* _Stated goal 1_: Rewrite the records from their first line through the line containing "GRD: 09:02 -> 06:02", replacing "Kitchen" with "Pantry" and leaving everything else unchanged.

* _Article_:
%%

My favourite artist is Kawase Hasui (1883–1957) who was a printmaker during Japan’s shin-hanga (“new prints”) movement of woodblock printing in the early 20th century. I’m lucky enough to own a book containing his complete collection of his prints, as well as many other books featuring his work. He is known as one of the most prolific printmakers Japan has ever seen, with around 700 prints to his name and more still being discovered.
Woodblocks?
One perhaps little-known fact about Hasui is that he was really a watercolour painter. He would paint the original scene, and then his team of expert woodblock carvers and printers would execute a version of his painting.
The woodblock version would usually be different to the watercolour, not because the carvers and printers lacked the skill to match the original vision but rather because editorial changes would be made after the watercolour was complete. A boat might be moved or something added, all done without the need for a new watercolour and with the understanding that the master craftsmen would get it right in their execution. This sort of collaborative process was quite normal in the shin-hanga industry, and you can watch a video of Hasui and his team in action towards the end of his life.
And the variations don’t stop there: printed versions would differ from each other, sometimes deliberately by printing the same scene with different colours to give the appearance of different times of day, or with additional/substitute key blocks used to add weather effects like snow or rain to an existing scene.

%%

* _Stated goal 2_: List, in order of appearance, every number that the article on Kawase Hasui writes in digits.

* _Supplied records_:
%%

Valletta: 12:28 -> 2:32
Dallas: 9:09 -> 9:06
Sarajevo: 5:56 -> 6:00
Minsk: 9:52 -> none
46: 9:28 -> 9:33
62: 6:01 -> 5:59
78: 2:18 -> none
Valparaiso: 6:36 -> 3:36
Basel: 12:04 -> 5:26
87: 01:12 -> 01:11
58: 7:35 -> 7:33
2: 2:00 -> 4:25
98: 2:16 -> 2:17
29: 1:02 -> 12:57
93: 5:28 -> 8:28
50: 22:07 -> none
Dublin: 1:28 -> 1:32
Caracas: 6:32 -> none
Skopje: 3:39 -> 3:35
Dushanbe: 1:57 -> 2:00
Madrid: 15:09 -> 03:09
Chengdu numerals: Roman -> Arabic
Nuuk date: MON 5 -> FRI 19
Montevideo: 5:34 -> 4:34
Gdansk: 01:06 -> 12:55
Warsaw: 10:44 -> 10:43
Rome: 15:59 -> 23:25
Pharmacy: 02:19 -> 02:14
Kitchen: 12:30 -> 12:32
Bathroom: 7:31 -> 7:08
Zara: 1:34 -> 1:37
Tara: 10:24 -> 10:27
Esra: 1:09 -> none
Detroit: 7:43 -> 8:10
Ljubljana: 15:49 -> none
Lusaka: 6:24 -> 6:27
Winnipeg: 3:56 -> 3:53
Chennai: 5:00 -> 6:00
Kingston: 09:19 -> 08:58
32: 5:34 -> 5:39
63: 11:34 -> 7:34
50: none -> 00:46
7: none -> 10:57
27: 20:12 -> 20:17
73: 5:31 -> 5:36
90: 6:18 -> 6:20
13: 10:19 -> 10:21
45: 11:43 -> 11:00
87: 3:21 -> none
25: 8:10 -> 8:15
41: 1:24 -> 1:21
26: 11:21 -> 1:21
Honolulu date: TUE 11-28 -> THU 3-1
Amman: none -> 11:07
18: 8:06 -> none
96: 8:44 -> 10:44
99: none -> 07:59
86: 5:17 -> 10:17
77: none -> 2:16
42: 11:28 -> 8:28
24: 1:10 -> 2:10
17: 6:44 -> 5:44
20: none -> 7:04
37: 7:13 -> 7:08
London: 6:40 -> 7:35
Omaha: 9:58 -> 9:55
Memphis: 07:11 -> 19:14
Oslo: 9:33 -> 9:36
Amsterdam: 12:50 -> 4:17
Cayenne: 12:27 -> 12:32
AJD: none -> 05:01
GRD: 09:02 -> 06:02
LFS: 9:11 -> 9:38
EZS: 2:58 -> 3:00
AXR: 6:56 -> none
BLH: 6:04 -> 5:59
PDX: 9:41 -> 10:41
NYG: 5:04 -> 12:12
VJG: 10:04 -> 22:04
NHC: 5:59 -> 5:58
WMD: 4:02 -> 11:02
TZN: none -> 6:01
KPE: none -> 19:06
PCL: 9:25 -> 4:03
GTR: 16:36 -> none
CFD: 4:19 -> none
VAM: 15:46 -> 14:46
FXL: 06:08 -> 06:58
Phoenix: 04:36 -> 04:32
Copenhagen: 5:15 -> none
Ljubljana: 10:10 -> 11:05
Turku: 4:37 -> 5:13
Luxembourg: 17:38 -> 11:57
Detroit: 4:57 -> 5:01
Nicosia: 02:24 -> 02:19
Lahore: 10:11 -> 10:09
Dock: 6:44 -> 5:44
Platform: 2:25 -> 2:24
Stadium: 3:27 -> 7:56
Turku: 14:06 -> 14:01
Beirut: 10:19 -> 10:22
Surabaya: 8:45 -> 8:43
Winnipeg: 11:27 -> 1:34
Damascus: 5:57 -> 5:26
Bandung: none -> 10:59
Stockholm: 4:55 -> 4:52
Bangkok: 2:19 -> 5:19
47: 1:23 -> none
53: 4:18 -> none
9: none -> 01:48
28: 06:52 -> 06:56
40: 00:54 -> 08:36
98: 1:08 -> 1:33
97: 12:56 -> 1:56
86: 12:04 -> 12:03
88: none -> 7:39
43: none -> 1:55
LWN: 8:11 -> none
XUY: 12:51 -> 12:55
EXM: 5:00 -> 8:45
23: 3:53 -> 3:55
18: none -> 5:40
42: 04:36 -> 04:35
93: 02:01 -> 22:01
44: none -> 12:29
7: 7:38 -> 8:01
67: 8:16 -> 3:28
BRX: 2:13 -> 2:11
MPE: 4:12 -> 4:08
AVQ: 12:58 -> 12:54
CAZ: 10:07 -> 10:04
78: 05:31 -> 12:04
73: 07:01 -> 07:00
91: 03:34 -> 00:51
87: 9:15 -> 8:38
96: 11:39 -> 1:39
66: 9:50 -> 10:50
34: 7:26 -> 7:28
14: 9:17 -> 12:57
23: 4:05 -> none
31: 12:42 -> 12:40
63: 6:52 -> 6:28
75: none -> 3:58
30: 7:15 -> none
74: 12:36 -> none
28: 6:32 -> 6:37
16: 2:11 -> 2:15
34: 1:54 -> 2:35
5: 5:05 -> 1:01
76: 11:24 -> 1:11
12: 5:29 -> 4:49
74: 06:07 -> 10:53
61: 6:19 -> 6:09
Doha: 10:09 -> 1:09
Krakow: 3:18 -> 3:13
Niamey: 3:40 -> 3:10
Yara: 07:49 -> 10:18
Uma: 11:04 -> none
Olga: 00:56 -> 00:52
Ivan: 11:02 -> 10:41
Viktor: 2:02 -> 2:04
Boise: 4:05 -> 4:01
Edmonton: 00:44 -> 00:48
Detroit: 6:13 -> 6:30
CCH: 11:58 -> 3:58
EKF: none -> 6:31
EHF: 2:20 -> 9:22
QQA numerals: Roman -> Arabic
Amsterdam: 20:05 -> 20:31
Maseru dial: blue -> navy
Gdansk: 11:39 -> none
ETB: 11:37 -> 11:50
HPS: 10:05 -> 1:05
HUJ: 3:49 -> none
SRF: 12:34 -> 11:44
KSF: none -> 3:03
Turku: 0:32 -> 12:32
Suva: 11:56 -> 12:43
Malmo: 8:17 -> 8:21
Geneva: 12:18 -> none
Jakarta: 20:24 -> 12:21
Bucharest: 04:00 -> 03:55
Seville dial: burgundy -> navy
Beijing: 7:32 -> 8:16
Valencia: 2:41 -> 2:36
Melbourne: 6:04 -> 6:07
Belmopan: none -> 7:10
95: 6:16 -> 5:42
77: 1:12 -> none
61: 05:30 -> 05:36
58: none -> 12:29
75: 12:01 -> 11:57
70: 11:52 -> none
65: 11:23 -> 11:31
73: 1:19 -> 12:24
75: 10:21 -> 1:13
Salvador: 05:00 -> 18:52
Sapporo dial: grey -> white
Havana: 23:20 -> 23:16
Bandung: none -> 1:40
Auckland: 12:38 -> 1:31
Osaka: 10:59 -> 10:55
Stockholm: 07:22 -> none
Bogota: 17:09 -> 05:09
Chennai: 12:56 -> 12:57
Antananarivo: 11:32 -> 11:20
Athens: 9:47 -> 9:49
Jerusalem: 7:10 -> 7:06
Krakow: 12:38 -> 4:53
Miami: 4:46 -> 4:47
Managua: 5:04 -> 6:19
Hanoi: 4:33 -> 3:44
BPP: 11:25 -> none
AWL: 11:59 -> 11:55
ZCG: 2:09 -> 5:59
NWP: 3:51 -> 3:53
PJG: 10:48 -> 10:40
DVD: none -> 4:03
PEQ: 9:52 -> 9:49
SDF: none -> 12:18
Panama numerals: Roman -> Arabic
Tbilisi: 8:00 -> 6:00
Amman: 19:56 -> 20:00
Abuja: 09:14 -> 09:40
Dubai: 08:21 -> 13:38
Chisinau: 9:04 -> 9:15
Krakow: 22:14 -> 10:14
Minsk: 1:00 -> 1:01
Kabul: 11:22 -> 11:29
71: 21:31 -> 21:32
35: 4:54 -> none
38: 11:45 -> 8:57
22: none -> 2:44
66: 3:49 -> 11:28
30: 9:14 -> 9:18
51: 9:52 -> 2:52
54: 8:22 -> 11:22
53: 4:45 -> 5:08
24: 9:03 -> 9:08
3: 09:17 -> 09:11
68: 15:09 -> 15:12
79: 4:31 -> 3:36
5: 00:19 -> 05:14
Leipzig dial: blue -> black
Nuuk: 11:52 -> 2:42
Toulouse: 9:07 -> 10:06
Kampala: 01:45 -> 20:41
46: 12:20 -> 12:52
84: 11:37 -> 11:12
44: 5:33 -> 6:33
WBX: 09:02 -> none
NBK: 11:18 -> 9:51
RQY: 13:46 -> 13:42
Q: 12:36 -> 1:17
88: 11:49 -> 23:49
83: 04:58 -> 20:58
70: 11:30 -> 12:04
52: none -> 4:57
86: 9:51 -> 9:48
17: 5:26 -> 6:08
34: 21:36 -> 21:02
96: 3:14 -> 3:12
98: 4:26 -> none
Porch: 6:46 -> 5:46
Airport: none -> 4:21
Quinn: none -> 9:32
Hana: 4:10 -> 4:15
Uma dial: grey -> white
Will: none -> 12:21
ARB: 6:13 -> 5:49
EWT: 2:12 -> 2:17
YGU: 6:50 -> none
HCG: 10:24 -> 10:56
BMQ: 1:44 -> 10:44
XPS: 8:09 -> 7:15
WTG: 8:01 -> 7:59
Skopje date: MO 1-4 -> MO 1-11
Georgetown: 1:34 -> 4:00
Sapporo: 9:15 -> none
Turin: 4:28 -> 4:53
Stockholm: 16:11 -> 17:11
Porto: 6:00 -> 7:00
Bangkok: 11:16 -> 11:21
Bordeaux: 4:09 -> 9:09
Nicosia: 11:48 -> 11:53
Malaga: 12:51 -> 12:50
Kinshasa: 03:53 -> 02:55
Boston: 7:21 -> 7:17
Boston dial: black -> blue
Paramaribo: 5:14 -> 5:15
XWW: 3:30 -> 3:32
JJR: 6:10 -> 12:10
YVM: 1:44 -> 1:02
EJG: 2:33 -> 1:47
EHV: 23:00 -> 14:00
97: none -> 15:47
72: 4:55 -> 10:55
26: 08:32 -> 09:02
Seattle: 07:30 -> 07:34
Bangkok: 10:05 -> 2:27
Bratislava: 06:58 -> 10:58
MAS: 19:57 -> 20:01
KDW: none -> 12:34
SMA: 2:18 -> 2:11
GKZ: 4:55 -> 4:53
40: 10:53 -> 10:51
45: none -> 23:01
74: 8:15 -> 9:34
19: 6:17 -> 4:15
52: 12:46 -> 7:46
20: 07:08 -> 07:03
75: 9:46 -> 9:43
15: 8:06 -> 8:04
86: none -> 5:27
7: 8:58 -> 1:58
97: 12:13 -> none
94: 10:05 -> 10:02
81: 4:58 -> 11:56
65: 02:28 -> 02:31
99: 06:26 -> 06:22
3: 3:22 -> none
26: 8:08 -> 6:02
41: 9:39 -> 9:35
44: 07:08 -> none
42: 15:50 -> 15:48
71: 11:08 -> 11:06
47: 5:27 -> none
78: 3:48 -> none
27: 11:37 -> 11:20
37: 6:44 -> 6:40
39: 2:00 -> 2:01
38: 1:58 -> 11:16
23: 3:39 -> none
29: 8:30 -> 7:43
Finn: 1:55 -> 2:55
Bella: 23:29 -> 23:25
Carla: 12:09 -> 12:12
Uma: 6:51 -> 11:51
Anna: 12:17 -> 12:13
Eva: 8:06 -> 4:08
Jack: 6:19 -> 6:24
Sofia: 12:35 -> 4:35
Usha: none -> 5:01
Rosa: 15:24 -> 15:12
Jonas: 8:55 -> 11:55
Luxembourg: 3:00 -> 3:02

%%

* _Full output 1_:
Valletta: 12:28 -> 2:32
Dallas: 9:09 -> 9:06
Sarajevo: 5:56 -> 6:00
Minsk: 9:52 -> none
46: 9:28 -> 9:33
62: 6:01 -> 5:59
78: 2:18 -> none
Valparaiso: 6:36 -> 3:36
Basel: 12:04 -> 5:26
87: 01:12 -> 01:11
58: 7:35 -> 7:33
2: 2:00 -> 4:25
98: 2:16 -> 2:17
29: 1:02 -> 12:57
93: 5:28 -> 8:28
50: 22:07 -> none
Dublin: 1:28 -> 1:32
Caracas: 6:32 -> none
Skopje: 3:39 -> 3:35
Dushanbe: 1:57 -> 2:00
Madrid: 15:09 -> 03:09
Chengdu numerals: Roman -> Arabic
Nuuk date: MON 5 -> FRI 19
Montevideo: 5:34 -> 4:34
Gdansk: 01:06 -> 12:55
Warsaw: 10:44 -> 10:43
Rome: 15:59 -> 23:25
Pharmacy: 02:19 -> 02:14
Pantry: 12:30 -> 12:32
Bathroom: 7:31 -> 7:08
Zara: 1:34 -> 1:37
Tara: 10:24 -> 10:27
Esra: 1:09 -> none
Detroit: 7:43 -> 8:10
Ljubljana: 15:49 -> none
Lusaka: 6:24 -> 6:27
Winnipeg: 3:56 -> 3:53
Chennai: 5:00 -> 6:00
Kingston: 09:19 -> 08:58
32: 5:34 -> 5:39
63: 11:34 -> 7:34
50: none -> 00:46
7: none -> 10:57
27: 20:12 -> 20:17
73: 5:31 -> 5:36
90: 6:18 -> 6:20
13: 10:19 -> 10:21
45: 11:43 -> 11:00
87: 3:21 -> none
25: 8:10 -> 8:15
41: 1:24 -> 1:21
26: 11:21 -> 1:21
Honolulu date: TUE 11-28 -> THU 3-1
Amman: none -> 11:07
18: 8:06 -> none
96: 8:44 -> 10:44
99: none -> 07:59
86: 5:17 -> 10:17
77: none -> 2:16
42: 11:28 -> 8:28
24: 1:10 -> 2:10
17: 6:44 -> 5:44
20: none -> 7:04
37: 7:13 -> 7:08
London: 6:40 -> 7:35
Omaha: 9:58 -> 9:55
Memphis: 07:11 -> 19:14
Oslo: 9:33 -> 9:36
Amsterdam: 12:50 -> 4:17
Cayenne: 12:27 -> 12:32
AJD: none -> 05:01
GRD: 09:02 -> 06:02

* _Full output 2_: 1883, 1957, 20th, 700